There is now a lot of evidence that high levels of Lp(a) . . . increase risk if you have an elevated CRP or if you have a normal CRP. Christie Ballantyne

Similarly, in the FOURIER and SAVOR cohorts—where just under half of all patients had high baseline hs-CRP—higher baseline Lp(a) was associated with increased risk for MACE again whether patients had high (HR per 50-nmol/L higher Lp[a] 1.02; 95% CI 1.00-1.05) or low hs-CRP (HR 1.05; 95% CI 1.02-1.08; P = 0.16 for interaction). The findings were maintained for MI and PAD individually here as well.
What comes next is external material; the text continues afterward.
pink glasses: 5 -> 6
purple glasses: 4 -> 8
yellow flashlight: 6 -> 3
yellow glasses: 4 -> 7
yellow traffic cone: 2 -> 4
The findings are important because “lipoprotein(a) is increasingly being checked, and understanding if its risk is context-important is helpful in understanding clinical utility,” Natarajan said.

On caveat, he commented, relates to patient race. “The studies to date, including the present study, are largely comprised of European ancestry populations,” Natarajan said. “As lipoprotein(a) distributions are distinct in some non-European populations, analyses in similarly large diverse populations are needed.”

Ballantyne agreed, noting specifically that Black patients or those with African ancestry were not sufficiently included in past studies to be able to statistically test how Lp(a) levels affect their risk. That’s important given prior findings indicating that race might play a role. “So, [this study] does not answer all the questions about could there be something that wasn't seen here with these very robust numbers,” he said.

“But overall, there is now a lot of evidence that high levels of Lp(a) . . . increase risk if you have an elevated CRP or if you have a normal CRP,” Ballantyne added. Both Lp(a) and hs-CRP could be “useful as risk enhancers to identify people are who are the highest risk.”

This has important implications for future studies of Lp(a)-lowering drugs, he continued. “With all these trials that we are doing, if you are enrolling somebody into a trial, they wouldn't have to have a high level of CRP to get benefit necessarily,” Ballantyne said. “That would be the same thing in clinical practice if the therapies that we are testing work.”

Sources
Disclosures
  • Natarajan reports grants from Allelica, Apple, Amgen, Boston Scientific, Genentech/Roche, and Novartis; personal fees from Allelica, Apple, AstraZeneca, Blackstone Life Sciences, Creative Education Concepts, CRISPR Therapeutics, Eli Lilly & Co, Foresite Labs, Genentech/Roche, GV, HeartFlow, Magnet Biomedicine, Merck, Novartis, and Esperion Therapeutics; and other relationships with Preciseli, MyOme, Ten Sixteen Bio, and Vertex Pharmaceuticals (spousal employment).
  • Ballantyne reports serving as an investigator and consultant for Novartis, Amgen, and Lily.
  • Small reports no relevant conflicts of interest.